Folgeproblem: was ist die Rechtsfolge des fehlenden subj. Elements?
eA: nur der Erfolgsunwert wird kompensiert, so dass wie beim Versuch das Handlungsunwert übrig
bleibe Strafbar daher nur nach Versuch §§ 22ff. StGB analog
aA: Bestrafung wegen Vollendung, da der tb-liche Erfolg eingetreten ist und es ansonsten zu Strafbar-
keitslücken komme, da der Versuch nur ausnahmsweise unter Strafe gestellt werde.
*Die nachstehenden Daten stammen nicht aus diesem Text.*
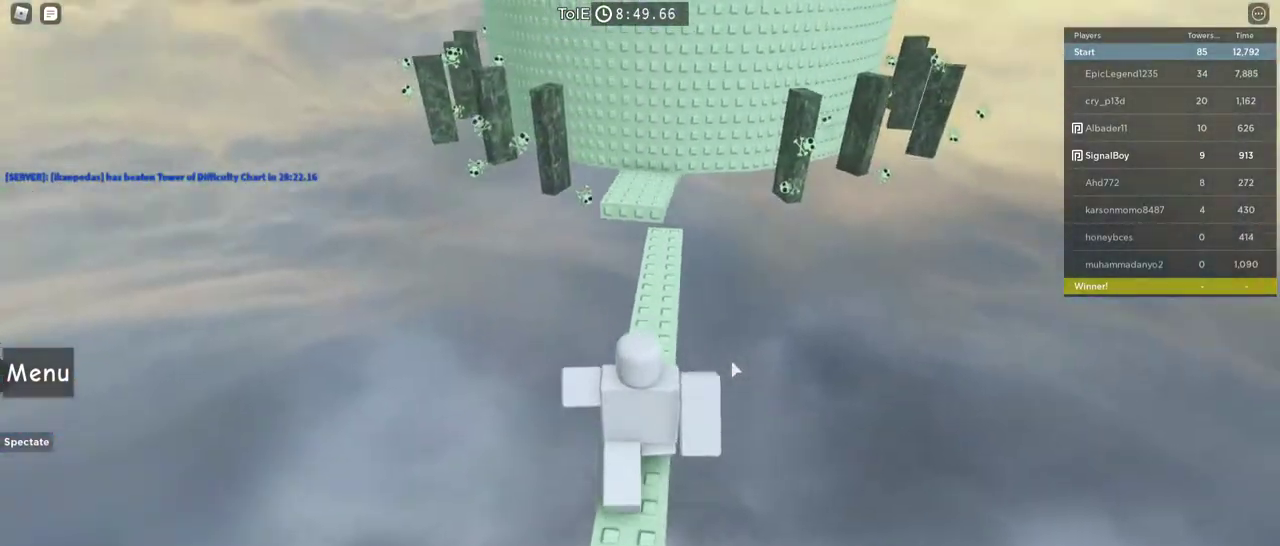
{"keys": ["w"], "mouse": ["right"], "events": []}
Beachte: Auch eine Fahrlässigkeitstat kann über Rechtfertigungsgründe gerechtfertigt sein.
e.A.: subj. Rechtfertigungselement erforderl.; HM aber (-), da Fahrlässigkeitsdelikte kein subj. Element
erfordert, so dass es einer entspr. Kompensation auf der Stufe der Rechtswidrigkeit nicht bedarf.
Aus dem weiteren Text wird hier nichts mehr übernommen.